Dia 11 de fevereiro, festa de Nossa Senhora de Lourdes, realizou-se a aula inaugural do Seminário Diocesano da Imaculada Conceição, em Nova Friburgo-RJ. O tema “Fraternidade e Defesa da Vida” foi desenvolvido com muita eloqüência, clareza e profundidade pelo Bispo Auxiliar do Rio de Janeiro, Dom Antônio Augusto Dias Duarte. Tendo como linha mestra de sua aula o Documento de Aparecida, entre outros aspectos, enfatizou o papel da defesa da família como um dos pontos fundamentais para a defesa da vida humana.

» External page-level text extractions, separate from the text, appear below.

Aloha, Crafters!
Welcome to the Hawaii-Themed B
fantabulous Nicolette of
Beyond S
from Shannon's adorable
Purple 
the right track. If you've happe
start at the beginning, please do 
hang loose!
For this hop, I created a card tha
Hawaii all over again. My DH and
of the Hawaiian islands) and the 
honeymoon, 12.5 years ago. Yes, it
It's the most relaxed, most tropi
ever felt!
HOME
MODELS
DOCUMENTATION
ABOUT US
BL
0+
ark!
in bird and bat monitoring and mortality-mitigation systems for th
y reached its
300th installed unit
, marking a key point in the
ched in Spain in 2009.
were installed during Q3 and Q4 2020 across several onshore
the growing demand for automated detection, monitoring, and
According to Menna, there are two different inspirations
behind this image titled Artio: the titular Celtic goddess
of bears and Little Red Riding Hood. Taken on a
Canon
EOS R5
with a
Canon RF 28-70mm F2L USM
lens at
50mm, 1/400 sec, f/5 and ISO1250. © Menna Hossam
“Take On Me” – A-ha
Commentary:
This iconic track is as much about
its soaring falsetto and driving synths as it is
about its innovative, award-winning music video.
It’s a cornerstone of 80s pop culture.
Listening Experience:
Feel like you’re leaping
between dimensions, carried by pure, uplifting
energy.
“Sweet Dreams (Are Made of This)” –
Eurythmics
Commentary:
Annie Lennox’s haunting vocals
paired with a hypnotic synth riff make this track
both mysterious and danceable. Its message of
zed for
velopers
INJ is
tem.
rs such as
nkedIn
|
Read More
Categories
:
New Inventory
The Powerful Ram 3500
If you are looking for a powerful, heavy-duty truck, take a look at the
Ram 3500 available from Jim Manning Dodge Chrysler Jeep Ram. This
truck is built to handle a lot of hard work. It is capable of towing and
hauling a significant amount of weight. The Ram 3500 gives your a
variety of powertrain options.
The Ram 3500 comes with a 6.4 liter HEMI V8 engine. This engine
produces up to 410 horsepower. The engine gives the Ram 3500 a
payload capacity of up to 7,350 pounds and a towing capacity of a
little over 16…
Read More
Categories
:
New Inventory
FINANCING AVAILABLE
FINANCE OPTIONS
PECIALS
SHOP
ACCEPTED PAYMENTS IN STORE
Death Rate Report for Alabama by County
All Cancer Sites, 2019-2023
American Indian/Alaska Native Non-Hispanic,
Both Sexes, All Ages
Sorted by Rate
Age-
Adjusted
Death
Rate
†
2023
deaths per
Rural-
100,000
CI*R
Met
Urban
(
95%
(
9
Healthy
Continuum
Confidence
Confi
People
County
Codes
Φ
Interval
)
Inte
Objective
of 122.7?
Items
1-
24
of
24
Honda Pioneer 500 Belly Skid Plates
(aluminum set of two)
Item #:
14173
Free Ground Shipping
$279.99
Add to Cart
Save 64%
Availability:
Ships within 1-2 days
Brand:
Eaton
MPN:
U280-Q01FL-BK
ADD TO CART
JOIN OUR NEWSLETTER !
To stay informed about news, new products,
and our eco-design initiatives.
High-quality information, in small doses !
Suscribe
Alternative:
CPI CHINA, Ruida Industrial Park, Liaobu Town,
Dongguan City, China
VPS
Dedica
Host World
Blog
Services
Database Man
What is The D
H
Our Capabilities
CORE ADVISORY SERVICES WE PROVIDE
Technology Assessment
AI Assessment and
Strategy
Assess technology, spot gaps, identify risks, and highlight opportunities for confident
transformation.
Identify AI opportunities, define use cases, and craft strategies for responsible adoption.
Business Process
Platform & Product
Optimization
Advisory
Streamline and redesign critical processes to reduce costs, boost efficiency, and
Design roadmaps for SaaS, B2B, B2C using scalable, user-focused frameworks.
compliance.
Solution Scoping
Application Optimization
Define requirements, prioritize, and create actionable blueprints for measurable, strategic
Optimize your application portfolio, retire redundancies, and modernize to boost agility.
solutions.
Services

“Como se defende a vida humana em todos os instantes para realizar seu projeto enquanto pessoa?
Um lado fundamental: defender a família. No prisma de acolhimento, fortalecimento da pessoa humana, e não de individualismo. A defesa da vida começa com a defesa na família. Hoje em dia falta um investimento neste âmbito da vida humana, neste âmbito fundamental. Como se defende a vida se não se defende a família?(...) Como se vai defender a vida se as pessoas não têm coragem, mas tem uma visão mesquinha da vida e não conhece a hierarquia de valores?” (Palavras de Dom Antônio Augusto na aula inaugural).


Recebendo as indulgências da festa de Nossa Senhora de Lourdes na residência do Bispo diocesano




Os Arautos do Evangelho do setor feminino de Nova Friburgo tiveram a graça de receber as indulgências concedidas pelo Santo Padre neste 150º aniversário das aparições de Nossa Senhora em Lourdes na gruta da residência do Sr. Bispo diocesano, Dom Rafael Llano Cifuentes.